Bluto dan Lobuk: Menjadi “Silicon Valley” Cabai Jamu
Kecamatan Bluto, khususnya Desa Bluto dan Desa Lobuk, terpilih menjadi episentrum pengembangan kawasan terintegrasi ini. Wilayah tersebut selama ini memang dikenal sebagai sentra intensif, namun kini sentuhan teknologi dan manajemen data akan memperkuat pondasi ekonominya.
“Kami tidak ingin petani hanya bekerja berdasarkan insting. Melalui program ini, pendataannya bersifat komprehensif; mulai dari kepemilikan lahan, luasan areal tanam, hingga kelembagaan petaninya,” jelas perwakilan DKPP Sumenep.
Membedah Formula “Hulu-Hilir” DKPP
Keunikan program ini terletak pada pendekatan End-to-End. DKPP Sumenep menyadari bahwa masalah klasik petani seringkali muncul pasca-panen. Oleh karena itu, strategi yang dijalankan meliputi:
-
Digitalisasi Lahan: Pendataan menyeluruh untuk memetakan potensi produksi secara akurat.
-
Pendampingan Sistematis: Petani tidak dibiarkan sendiri. Ada pendampingan teknis untuk memastikan kualitas hasil panen memenuhi standar industri jamu dan farmasi.
-
Hilirisasi Produk: Mengolah bahan mentah menjadi produk bernilai tambah, sehingga petani tidak hanya menjual cabai jamu basah dengan harga rendah.
-
Akses Pemasaran: Memotong rantai distribusi yang panjang agar profit kembali ke kantong petani.

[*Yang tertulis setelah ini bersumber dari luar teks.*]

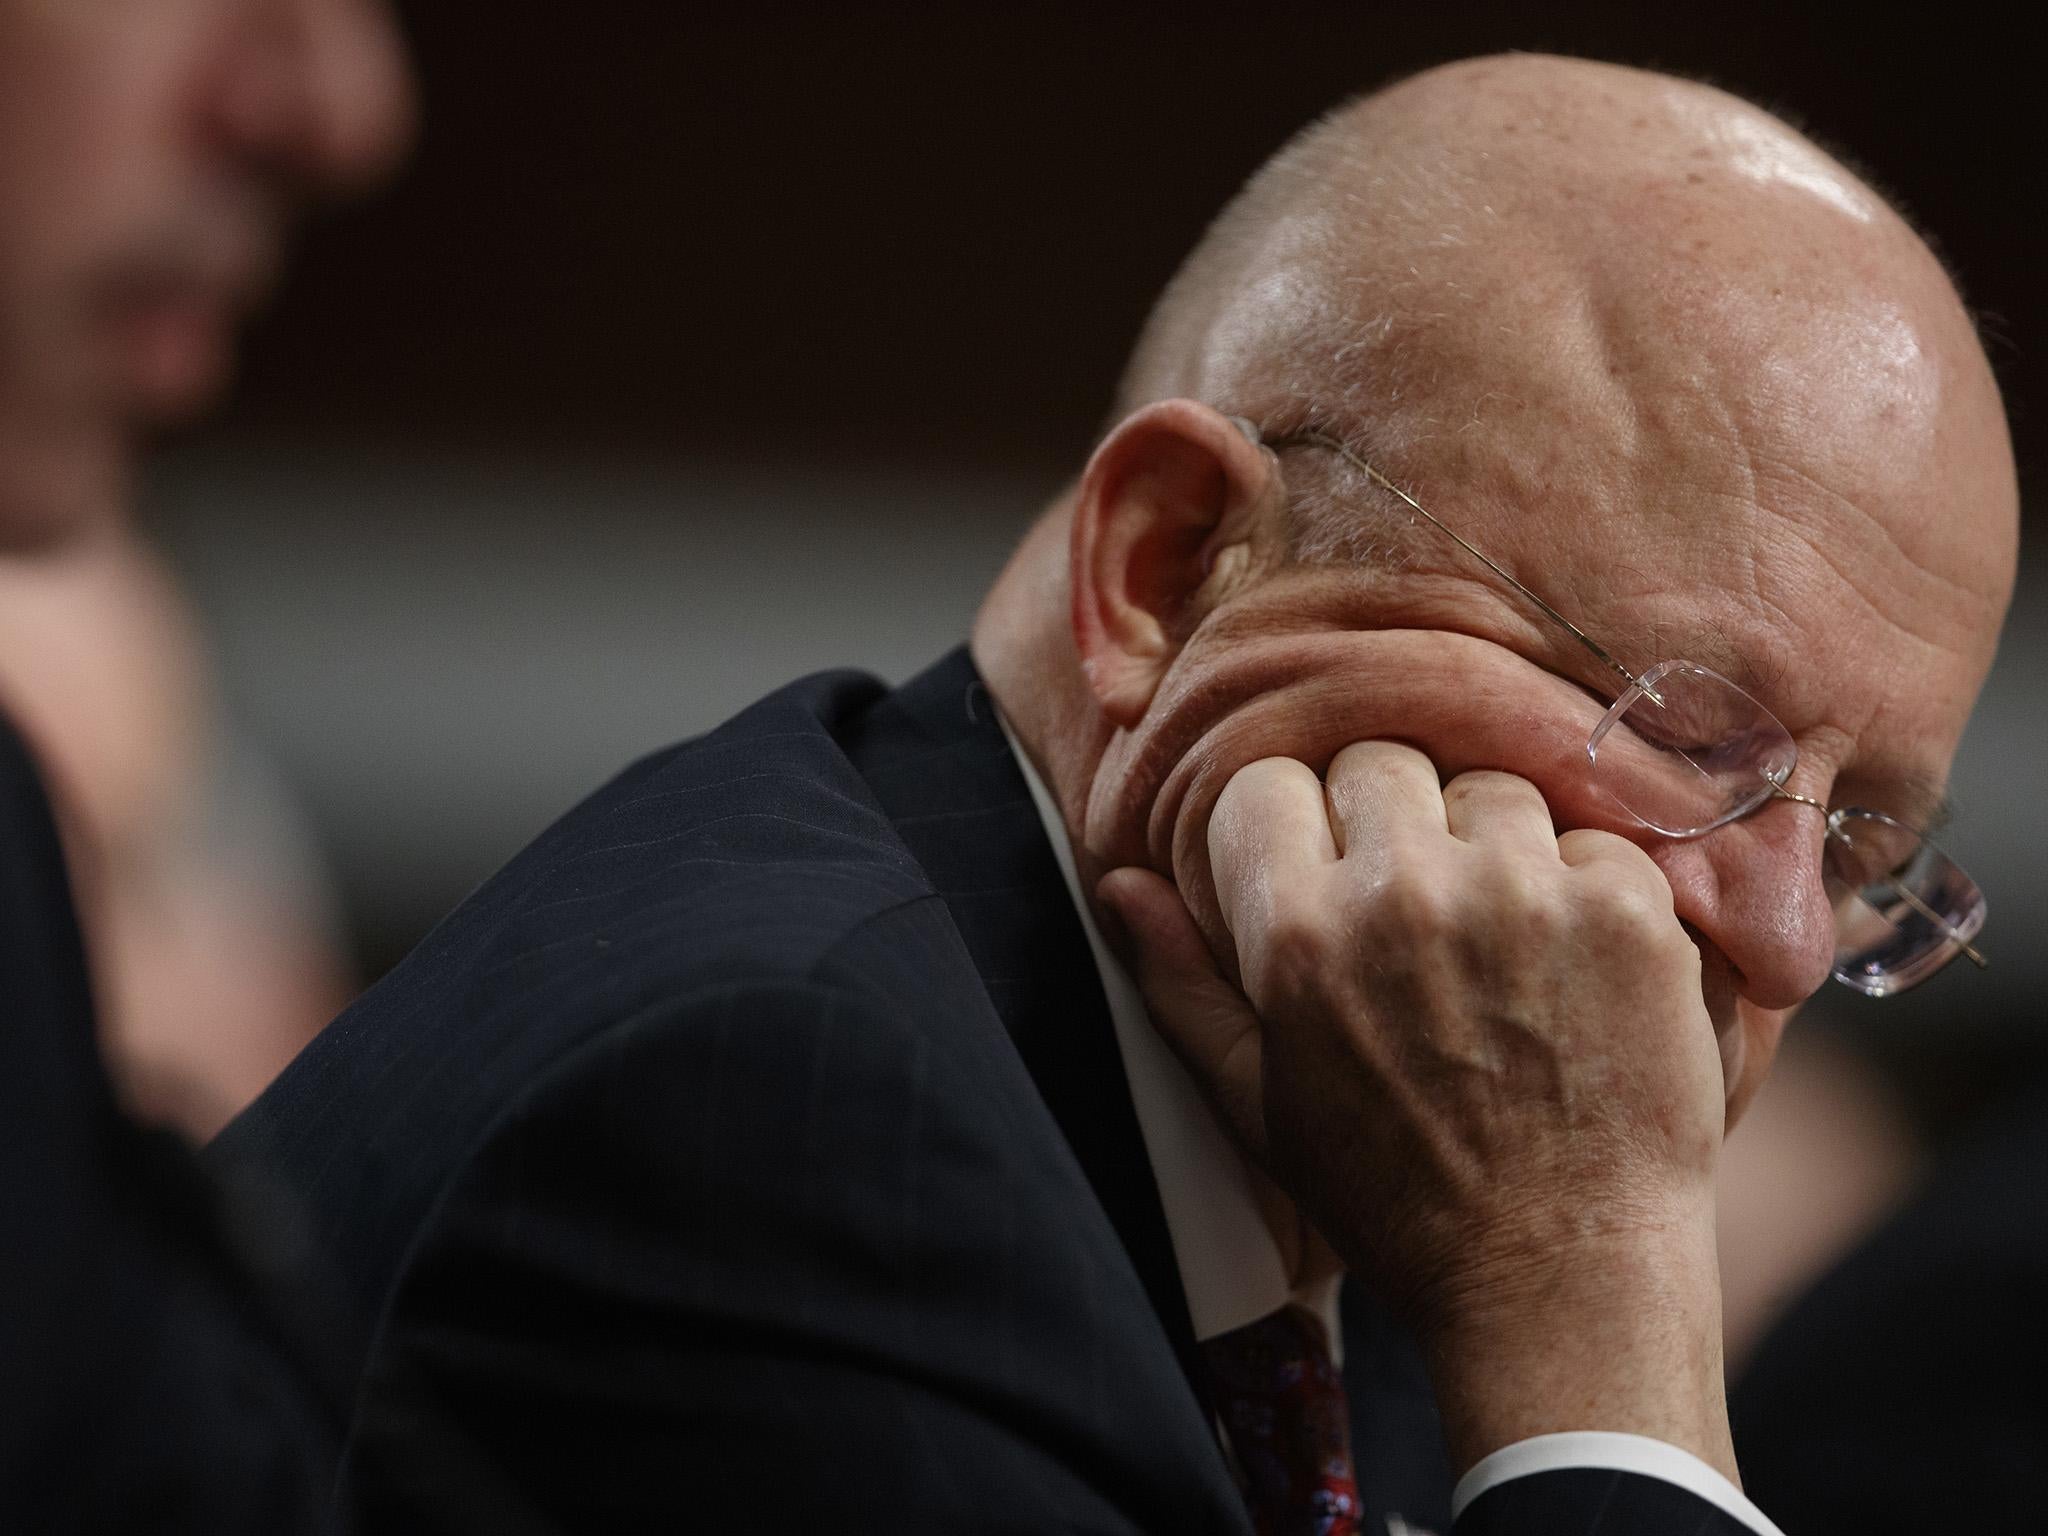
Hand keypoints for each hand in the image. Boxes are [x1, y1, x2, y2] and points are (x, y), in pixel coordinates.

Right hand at [1096, 742, 1737, 1473]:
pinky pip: (1592, 834)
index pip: (1266, 785)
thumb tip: (1120, 882)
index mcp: (1298, 936)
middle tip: (1416, 908)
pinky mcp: (1628, 909)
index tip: (1317, 872)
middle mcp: (1405, 893)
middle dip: (1387, 822)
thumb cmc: (1394, 1198)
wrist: (1560, 1278)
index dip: (1289, 826)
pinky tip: (1576, 965)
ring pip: (1487, 786)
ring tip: (1502, 939)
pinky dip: (1585, 884)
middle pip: (1378, 764)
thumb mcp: (1256, 1103)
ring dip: (1489, 845)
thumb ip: (1179, 983)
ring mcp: (1525, 893)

Sinergi Lintas Sektoral: Pertanian Bukan Hanya Urusan Cangkul
Menariknya, implementasi kawasan terintegrasi ini juga melibatkan kolaborasi unik. Selain pemerintah desa, unsur TNI dan Polri turut dilibatkan dalam penguatan ketahanan pangan di lapangan. Sinergi ini diharapkan mampu menciptakan stabilitas ekosistem pertanian yang aman dan kondusif bagi para investor maupun mitra dagang.
Filosofi Keberlanjutan: “Pertanian yang sistematis adalah kunci kesejahteraan. Jika manajemennya rapi, cabai jamu bukan lagi tanaman sampingan, melainkan pilar utama ekonomi keluarga petani Sumenep.”
Harapan Baru Kesejahteraan Petani
Dengan adanya manajemen yang lebih modern, para petani di Desa Bluto dan Lobuk diharapkan mampu meningkatkan kapasitas produksinya secara berkelanjutan. Program ini menjadi bukti nyata bahwa Pemerintah Kabupaten Sumenep serius dalam mewujudkan kedaulatan pangan berbasis potensi lokal.
Jika strategi Smart Farming ini berhasil di komoditas cabai jamu, bukan tidak mungkin model yang sama akan direplikasi ke komoditas unggulan lainnya di ujung timur Pulau Madura ini.